Hanna wasn’t so sure, but she insisted that the manager of the Costa Brava hated Charly. There was also the possibility that Charly had ended up in a nearby town, the way he had once before, did we remember? I gave her my opinion: that she should do exactly what we’d been told to do. Hanna said yes, I was right, and she broke down in sobs.

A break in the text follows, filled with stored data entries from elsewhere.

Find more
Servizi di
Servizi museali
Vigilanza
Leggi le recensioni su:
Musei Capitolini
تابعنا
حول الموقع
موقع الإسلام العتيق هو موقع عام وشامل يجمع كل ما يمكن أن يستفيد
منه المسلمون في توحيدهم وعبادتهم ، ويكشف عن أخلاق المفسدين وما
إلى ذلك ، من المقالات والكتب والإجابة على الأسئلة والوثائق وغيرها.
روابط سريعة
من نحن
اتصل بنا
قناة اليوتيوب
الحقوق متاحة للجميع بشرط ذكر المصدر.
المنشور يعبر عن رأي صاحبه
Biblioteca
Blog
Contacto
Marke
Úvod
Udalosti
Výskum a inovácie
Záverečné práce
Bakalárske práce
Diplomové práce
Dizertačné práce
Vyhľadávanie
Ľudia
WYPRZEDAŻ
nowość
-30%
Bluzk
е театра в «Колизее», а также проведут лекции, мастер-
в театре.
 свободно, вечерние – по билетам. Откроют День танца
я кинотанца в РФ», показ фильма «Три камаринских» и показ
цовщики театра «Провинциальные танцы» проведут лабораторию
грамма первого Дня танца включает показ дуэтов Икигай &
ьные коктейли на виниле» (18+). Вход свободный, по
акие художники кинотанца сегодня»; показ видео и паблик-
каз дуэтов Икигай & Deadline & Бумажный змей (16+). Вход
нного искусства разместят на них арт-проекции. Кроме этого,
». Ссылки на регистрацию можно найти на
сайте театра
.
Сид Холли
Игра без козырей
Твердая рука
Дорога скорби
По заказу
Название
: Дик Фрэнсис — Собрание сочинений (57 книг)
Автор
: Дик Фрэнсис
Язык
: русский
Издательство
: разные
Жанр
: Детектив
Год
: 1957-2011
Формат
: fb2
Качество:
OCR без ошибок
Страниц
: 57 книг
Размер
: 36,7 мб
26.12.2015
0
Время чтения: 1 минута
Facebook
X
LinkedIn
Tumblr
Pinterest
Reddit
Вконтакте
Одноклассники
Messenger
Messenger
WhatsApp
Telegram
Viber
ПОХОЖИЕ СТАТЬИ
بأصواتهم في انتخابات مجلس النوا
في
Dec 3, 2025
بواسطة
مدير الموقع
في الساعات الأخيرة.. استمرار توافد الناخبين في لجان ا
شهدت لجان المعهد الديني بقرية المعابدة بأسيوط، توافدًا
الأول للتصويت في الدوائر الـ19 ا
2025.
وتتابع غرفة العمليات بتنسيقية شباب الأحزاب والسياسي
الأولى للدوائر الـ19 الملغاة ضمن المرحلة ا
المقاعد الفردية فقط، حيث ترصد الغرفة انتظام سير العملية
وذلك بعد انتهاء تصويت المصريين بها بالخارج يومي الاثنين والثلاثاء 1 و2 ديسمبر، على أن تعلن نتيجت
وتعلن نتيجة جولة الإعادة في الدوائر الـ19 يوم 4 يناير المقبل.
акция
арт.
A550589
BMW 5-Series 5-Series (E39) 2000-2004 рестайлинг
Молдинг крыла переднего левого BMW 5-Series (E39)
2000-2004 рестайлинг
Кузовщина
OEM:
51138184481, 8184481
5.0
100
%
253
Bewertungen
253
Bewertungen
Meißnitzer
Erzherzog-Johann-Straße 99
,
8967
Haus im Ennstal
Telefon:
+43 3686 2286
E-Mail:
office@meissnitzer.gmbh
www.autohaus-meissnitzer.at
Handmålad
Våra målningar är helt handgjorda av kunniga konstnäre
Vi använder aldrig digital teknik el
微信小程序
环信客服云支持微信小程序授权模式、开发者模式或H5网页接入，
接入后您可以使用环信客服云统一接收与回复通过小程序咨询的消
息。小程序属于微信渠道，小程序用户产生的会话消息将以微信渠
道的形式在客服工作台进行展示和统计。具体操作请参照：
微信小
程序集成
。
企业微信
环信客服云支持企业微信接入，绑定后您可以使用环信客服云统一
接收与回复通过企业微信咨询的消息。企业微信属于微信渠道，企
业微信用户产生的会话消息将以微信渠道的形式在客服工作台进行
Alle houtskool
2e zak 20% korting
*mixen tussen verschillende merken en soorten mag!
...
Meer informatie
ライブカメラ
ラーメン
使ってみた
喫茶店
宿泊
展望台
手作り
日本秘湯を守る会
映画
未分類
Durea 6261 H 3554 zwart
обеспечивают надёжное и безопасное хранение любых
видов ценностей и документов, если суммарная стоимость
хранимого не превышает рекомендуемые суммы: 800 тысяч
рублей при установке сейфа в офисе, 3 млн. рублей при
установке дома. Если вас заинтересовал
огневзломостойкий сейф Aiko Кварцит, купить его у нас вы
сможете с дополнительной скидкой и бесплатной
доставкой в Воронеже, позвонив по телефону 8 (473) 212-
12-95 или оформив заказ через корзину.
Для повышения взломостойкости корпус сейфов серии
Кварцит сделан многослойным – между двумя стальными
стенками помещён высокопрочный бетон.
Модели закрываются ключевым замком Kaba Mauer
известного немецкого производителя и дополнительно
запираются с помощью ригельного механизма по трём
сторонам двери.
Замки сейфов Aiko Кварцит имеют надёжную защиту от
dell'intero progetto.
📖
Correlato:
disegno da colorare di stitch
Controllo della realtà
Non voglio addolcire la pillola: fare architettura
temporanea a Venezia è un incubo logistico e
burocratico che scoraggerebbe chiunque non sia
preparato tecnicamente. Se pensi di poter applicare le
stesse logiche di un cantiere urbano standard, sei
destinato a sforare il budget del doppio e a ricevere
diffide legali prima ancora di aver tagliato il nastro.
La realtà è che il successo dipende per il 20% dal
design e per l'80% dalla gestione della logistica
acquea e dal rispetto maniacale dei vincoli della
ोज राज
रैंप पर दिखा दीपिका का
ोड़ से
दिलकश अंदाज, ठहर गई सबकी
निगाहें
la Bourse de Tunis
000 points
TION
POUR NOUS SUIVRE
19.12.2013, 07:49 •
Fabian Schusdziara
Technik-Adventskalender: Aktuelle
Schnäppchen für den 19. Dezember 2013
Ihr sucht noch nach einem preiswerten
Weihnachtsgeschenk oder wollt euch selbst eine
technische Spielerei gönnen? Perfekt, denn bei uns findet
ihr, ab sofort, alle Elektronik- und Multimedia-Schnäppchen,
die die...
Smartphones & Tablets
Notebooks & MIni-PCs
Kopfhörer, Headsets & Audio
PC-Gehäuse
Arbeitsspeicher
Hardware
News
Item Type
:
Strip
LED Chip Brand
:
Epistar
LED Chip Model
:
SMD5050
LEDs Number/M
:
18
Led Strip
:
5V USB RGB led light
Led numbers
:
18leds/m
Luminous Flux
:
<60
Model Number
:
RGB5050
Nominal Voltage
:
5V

At the hotel, the receptionist and later the manager explained to Hanna that windsurfing accidents were frequent around this time of year but that everything usually turned out all right. In the worst of cases the windsurfer might spend forty-eight hours adrift, but he was always rescued, etc. Upon hearing this Hanna stopped crying and seemed a little calmer. The manager offered to drive us to Navy Headquarters. There they took a statement from Hanna, got in touch with the port authority, and again with the Red Cross of the Sea. Shortly afterward two policemen arrived. They needed a detailed description of the board; a helicopter search was about to be launched. When asked whether the board was equipped with survival gear, we all declared ourselves absolutely ignorant of the existence of such a thing. One of the policemen said: “That’s because it’s a Spanish invention.” The other policeman added: “Then everything will depend on how tired he is; if he falls asleep he’ll be in trouble.” It bothered me that they would talk like that in front of us, especially when they knew I could understand Spanish. Naturally, I didn’t translate everything they said for Hanna. The manager, meanwhile, didn’t seem worried at all, and on our way back to the hotel he actually joked about what was happening. “Are you enjoying this?” I asked. “Sure, everything’s fine,” he said. “Your friend will turn up soon enough. We’re all working together on this. There’s no way things can go wrong.”